In CDW Private Cloud, data compaction is performed on HiveServer2, which equates to the Hive Virtual Warehouse construct in the UI. This means that compaction is essentially query execution. Compaction runs an INSERT statement created from the output of a SELECT statement and runs in the Hive Virtual Warehouse assigned as the compactor, thereby re-writing the data. The Hive Virtual Warehouse, configured as the compactor, delivers the query capacity to perform this. Therefore, when you size the Hive Virtual Warehouse that performs compaction, you must take into consideration the extra workload to run the compaction queries. That extra workload needs to be considered in addition to your other query workloads on the Hive Virtual Warehouse that is configured as the compactor.

One of the Hive Virtual Warehouses must be configured as the compactor for the associated Database Catalog (excluding the default Database Catalog whose commpaction is performed on CDP Base).
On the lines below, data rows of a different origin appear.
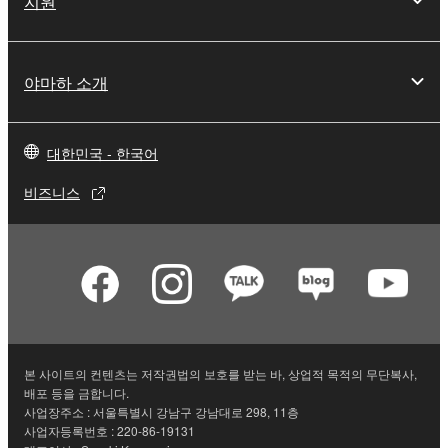
지원
야마하 소개
대한민국 - 한국어
비즈니스
본 사이트의 컨텐츠는 저작권법의 보호를 받는 바, 상업적 목적의 무단복사,
배포 등을 금합니다.
사업장주소 : 서울특별시 강남구 강남대로 298, 11층
사업자등록번호 : 220-86-19131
This Hive Virtual Warehouse compactor runs all of the compaction queries for all Virtual Warehouses that use one particular Database Catalog, including Impala Virtual Warehouses. However, Impala Virtual Warehouses cannot be configured as the compactor Virtual Warehouse for a Database Catalog. Compaction tasks must be assigned to a Hive Virtual Warehouse. The first Hive Virtual Warehouse you create against a Database Catalog is automatically set as the compactor. If you decide you do not want that particular warehouse to take on the compaction workload, you can set another Hive Virtual Warehouse to perform the compaction workload by following these steps:

  1. Log in to the CDP web interface and navigate to the Data Warehouse service.
  2. On the Overview page, select the Hive Virtual Warehouse that you want to set as the compactor, and click the options menu .
  3. In the options menu, select Set Compactor.